Can you replace "developed" with "processed" throughout the material below and return all of it with nothing else changed?

--- Material shown ---

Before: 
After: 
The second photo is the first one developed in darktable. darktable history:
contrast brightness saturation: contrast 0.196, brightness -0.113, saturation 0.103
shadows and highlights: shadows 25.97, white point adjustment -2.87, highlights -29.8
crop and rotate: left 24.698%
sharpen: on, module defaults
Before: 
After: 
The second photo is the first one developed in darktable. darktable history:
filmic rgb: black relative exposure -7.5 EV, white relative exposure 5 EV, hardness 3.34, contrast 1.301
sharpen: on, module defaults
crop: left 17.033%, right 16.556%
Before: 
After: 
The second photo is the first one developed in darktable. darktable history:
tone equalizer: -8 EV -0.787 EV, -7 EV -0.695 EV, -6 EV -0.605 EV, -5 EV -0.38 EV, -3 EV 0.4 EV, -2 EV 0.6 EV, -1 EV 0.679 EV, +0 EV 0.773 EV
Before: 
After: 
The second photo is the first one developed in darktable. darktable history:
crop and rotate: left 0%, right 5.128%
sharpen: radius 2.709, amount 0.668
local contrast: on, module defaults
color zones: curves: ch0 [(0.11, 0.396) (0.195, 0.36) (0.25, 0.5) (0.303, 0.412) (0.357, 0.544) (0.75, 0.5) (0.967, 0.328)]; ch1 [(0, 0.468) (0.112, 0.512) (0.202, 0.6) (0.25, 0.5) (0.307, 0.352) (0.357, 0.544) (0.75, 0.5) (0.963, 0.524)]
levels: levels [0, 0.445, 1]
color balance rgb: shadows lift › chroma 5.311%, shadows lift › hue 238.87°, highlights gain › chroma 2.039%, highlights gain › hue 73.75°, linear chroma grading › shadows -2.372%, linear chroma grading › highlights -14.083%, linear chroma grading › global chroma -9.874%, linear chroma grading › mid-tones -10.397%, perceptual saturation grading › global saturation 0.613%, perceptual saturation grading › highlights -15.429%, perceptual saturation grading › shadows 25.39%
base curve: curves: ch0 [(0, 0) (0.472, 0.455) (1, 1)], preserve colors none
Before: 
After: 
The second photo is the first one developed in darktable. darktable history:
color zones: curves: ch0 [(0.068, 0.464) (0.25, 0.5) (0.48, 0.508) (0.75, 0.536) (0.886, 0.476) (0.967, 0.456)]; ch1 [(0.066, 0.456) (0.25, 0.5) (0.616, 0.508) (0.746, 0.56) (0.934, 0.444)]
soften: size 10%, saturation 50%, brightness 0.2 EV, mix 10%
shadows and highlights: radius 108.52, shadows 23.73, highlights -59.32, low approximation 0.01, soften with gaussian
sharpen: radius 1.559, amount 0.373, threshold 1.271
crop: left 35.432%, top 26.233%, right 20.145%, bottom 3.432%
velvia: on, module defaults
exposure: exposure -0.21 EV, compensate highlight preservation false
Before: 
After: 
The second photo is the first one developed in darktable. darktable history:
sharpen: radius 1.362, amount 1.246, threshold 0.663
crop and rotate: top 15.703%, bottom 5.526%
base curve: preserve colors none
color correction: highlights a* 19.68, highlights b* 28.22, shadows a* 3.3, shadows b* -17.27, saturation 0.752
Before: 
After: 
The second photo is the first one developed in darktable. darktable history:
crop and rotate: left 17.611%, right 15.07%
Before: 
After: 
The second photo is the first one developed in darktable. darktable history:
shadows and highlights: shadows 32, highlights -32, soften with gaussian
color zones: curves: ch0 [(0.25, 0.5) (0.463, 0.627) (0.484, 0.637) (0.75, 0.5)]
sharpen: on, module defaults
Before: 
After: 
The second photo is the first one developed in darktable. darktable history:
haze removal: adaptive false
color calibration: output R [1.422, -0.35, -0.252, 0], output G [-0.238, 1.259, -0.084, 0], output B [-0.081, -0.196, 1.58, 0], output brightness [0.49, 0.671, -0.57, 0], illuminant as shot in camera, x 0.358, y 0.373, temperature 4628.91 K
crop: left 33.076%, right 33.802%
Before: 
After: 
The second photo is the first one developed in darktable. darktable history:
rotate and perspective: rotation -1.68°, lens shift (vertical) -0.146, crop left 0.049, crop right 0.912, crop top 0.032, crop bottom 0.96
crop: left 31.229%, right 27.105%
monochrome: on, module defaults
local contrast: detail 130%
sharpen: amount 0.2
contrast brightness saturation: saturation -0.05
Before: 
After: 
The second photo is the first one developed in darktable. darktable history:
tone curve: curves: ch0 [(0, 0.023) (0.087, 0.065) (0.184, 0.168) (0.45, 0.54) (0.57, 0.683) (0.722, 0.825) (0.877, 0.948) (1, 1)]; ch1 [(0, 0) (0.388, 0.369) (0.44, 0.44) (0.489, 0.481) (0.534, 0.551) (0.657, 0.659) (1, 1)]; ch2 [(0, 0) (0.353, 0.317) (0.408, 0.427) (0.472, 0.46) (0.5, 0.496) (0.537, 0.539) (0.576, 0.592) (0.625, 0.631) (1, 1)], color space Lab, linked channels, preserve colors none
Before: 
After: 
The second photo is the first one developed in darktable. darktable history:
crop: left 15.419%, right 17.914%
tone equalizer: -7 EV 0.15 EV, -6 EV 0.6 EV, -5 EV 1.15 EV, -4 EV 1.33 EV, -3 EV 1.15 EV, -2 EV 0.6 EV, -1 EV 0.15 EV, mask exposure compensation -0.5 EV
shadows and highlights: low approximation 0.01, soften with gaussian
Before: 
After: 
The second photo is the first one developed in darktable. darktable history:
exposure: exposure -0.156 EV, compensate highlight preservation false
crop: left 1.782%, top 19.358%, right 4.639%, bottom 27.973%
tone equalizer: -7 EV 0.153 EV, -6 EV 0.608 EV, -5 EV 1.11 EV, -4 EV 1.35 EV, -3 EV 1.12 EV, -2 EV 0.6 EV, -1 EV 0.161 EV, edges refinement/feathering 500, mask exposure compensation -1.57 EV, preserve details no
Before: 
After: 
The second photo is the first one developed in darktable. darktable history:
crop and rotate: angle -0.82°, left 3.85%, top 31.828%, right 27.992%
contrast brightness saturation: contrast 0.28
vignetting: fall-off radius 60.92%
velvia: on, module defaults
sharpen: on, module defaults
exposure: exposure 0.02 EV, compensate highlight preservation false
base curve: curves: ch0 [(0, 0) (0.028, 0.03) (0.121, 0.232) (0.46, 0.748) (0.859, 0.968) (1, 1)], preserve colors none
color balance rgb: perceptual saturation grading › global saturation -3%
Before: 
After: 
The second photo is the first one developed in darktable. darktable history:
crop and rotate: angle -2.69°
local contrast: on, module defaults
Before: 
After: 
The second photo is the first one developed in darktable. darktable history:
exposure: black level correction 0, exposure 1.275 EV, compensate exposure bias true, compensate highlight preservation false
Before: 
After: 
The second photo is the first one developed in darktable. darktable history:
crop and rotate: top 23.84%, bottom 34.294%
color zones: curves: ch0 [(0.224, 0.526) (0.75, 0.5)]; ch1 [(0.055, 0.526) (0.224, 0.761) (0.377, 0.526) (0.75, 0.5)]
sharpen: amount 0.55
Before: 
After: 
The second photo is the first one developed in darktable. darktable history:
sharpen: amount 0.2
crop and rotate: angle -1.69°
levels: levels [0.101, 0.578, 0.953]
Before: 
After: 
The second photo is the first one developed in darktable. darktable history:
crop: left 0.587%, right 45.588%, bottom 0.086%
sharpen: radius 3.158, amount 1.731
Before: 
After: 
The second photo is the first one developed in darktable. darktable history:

---

[The completed task]
Before: 
After: 
The second photo is the first one processed in darktable. darktable history:
contrast brightness saturation: contrast 0.196, brightness -0.113, saturation 0.103
shadows and highlights: shadows 25.97, white point adjustment -2.87, highlights -29.8
crop and rotate: left 24.698%
sharpen: on, module defaults
Before: 
After: 
The second photo is the first one processed in darktable. darktable history:
filmic rgb: black relative exposure -7.5 EV, white relative exposure 5 EV, hardness 3.34, contrast 1.301
sharpen: on, module defaults
crop: left 17.033%, right 16.556%
Before: 
After: 
The second photo is the first one processed in darktable. darktable history:
tone equalizer: -8 EV -0.787 EV, -7 EV -0.695 EV, -6 EV -0.605 EV, -5 EV -0.38 EV, -3 EV 0.4 EV, -2 EV 0.6 EV, -1 EV 0.679 EV, +0 EV 0.773 EV
Before: 
After: 
The second photo is the first one processed in darktable. darktable history:
crop and rotate: left 0%, right 5.128%
sharpen: radius 2.709, amount 0.668
local contrast: on, module defaults
color zones: curves: ch0 [(0.11, 0.396) (0.195, 0.36) (0.25, 0.5) (0.303, 0.412) (0.357, 0.544) (0.75, 0.5) (0.967, 0.328)]; ch1 [(0, 0.468) (0.112, 0.512) (0.202, 0.6) (0.25, 0.5) (0.307, 0.352) (0.357, 0.544) (0.75, 0.5) (0.963, 0.524)]
levels: levels [0, 0.445, 1]
color balance rgb: shadows lift › chroma 5.311%, shadows lift › hue 238.87°, highlights gain › chroma 2.039%, highlights gain › hue 73.75°, linear chroma grading › shadows -2.372%, linear chroma grading › highlights -14.083%, linear chroma grading › global chroma -9.874%, linear chroma grading › mid-tones -10.397%, perceptual saturation grading › global saturation 0.613%, perceptual saturation grading › highlights -15.429%, perceptual saturation grading › shadows 25.39%
base curve: curves: ch0 [(0, 0) (0.472, 0.455) (1, 1)], preserve colors none
Before: 
After: 
The second photo is the first one processed in darktable. darktable history:
color zones: curves: ch0 [(0.068, 0.464) (0.25, 0.5) (0.48, 0.508) (0.75, 0.536) (0.886, 0.476) (0.967, 0.456)]; ch1 [(0.066, 0.456) (0.25, 0.5) (0.616, 0.508) (0.746, 0.56) (0.934, 0.444)]
soften: size 10%, saturation 50%, brightness 0.2 EV, mix 10%
shadows and highlights: radius 108.52, shadows 23.73, highlights -59.32, low approximation 0.01, soften with gaussian
sharpen: radius 1.559, amount 0.373, threshold 1.271
crop: left 35.432%, top 26.233%, right 20.145%, bottom 3.432%
velvia: on, module defaults
exposure: exposure -0.21 EV, compensate highlight preservation false
Before: 
After: 
The second photo is the first one processed in darktable. darktable history:
sharpen: radius 1.362, amount 1.246, threshold 0.663
crop and rotate: top 15.703%, bottom 5.526%
base curve: preserve colors none
color correction: highlights a* 19.68, highlights b* 28.22, shadows a* 3.3, shadows b* -17.27, saturation 0.752
Before: 
After: 
The second photo is the first one processed in darktable. darktable history:
crop and rotate: left 17.611%, right 15.07%
Before: 
After: 
The second photo is the first one processed in darktable. darktable history:
shadows and highlights: shadows 32, highlights -32, soften with gaussian
color zones: curves: ch0 [(0.25, 0.5) (0.463, 0.627) (0.484, 0.637) (0.75, 0.5)]
sharpen: on, module defaults
Before: 
After: 
The second photo is the first one processed in darktable. darktable history:
haze removal: adaptive false
color calibration: output R [1.422, -0.35, -0.252, 0], output G [-0.238, 1.259, -0.084, 0], output B [-0.081, -0.196, 1.58, 0], output brightness [0.49, 0.671, -0.57, 0], illuminant as shot in camera, x 0.358, y 0.373, temperature 4628.91 K
crop: left 33.076%, right 33.802%
Before: 
After: 
The second photo is the first one processed in darktable. darktable history:
rotate and perspective: rotation -1.68°, lens shift (vertical) -0.146, crop left 0.049, crop right 0.912, crop top 0.032, crop bottom 0.96
crop: left 31.229%, right 27.105%
monochrome: on, module defaults
local contrast: detail 130%
sharpen: amount 0.2
contrast brightness saturation: saturation -0.05
Before: 
After: 
The second photo is the first one processed in darktable. darktable history:
tone curve: curves: ch0 [(0, 0.023) (0.087, 0.065) (0.184, 0.168) (0.45, 0.54) (0.57, 0.683) (0.722, 0.825) (0.877, 0.948) (1, 1)]; ch1 [(0, 0) (0.388, 0.369) (0.44, 0.44) (0.489, 0.481) (0.534, 0.551) (0.657, 0.659) (1, 1)]; ch2 [(0, 0) (0.353, 0.317) (0.408, 0.427) (0.472, 0.46) (0.5, 0.496) (0.537, 0.539) (0.576, 0.592) (0.625, 0.631) (1, 1)], color space Lab, linked channels, preserve colors none
Before: 
After: 
The second photo is the first one processed in darktable. darktable history:
crop: left 15.419%, right 17.914%
tone equalizer: -7 EV 0.15 EV, -6 EV 0.6 EV, -5 EV 1.15 EV, -4 EV 1.33 EV, -3 EV 1.15 EV, -2 EV 0.6 EV, -1 EV 0.15 EV, mask exposure compensation -0.5 EV
shadows and highlights: low approximation 0.01, soften with gaussian
Before: 
After: 
The second photo is the first one processed in darktable. darktable history:
exposure: exposure -0.156 EV, compensate highlight preservation false
crop: left 1.782%, top 19.358%, right 4.639%, bottom 27.973%
tone equalizer: -7 EV 0.153 EV, -6 EV 0.608 EV, -5 EV 1.11 EV, -4 EV 1.35 EV, -3 EV 1.12 EV, -2 EV 0.6 EV, -1 EV 0.161 EV, edges refinement/feathering 500, mask exposure compensation -1.57 EV, preserve details no
Before: 
After: 
The second photo is the first one processed in darktable. darktable history:
crop and rotate: angle -0.82°, left 3.85%, top 31.828%, right 27.992%
contrast brightness saturation: contrast 0.28
vignetting: fall-off radius 60.92%
velvia: on, module defaults
sharpen: on, module defaults
exposure: exposure 0.02 EV, compensate highlight preservation false
base curve: curves: ch0 [(0, 0) (0.028, 0.03) (0.121, 0.232) (0.46, 0.748) (0.859, 0.968) (1, 1)], preserve colors none
color balance rgb: perceptual saturation grading › global saturation -3%
Before: 
After: 
The second photo is the first one processed in darktable. darktable history:
crop and rotate: angle -2.69°
local contrast: on, module defaults
Before: 
After: 
The second photo is the first one processed in darktable. darktable history:
exposure: black level correction 0, exposure 1.275 EV, compensate exposure bias true, compensate highlight preservation false
Before: 
After: 
The second photo is the first one processed in darktable. darktable history:
crop and rotate: top 23.84%, bottom 34.294%
color zones: curves: ch0 [(0.224, 0.526) (0.75, 0.5)]; ch1 [(0.055, 0.526) (0.224, 0.761) (0.377, 0.526) (0.75, 0.5)]
sharpen: amount 0.55
Before: 
After: 
The second photo is the first one processed in darktable. darktable history:
sharpen: amount 0.2
crop and rotate: angle -1.69°
levels: levels [0.101, 0.578, 0.953]
Before: 
After: 
The second photo is the first one processed in darktable. darktable history:
crop: left 0.587%, right 45.588%, bottom 0.086%
sharpen: radius 3.158, amount 1.731
Before: 
After: 
The second photo is the first one processed in darktable. darktable history:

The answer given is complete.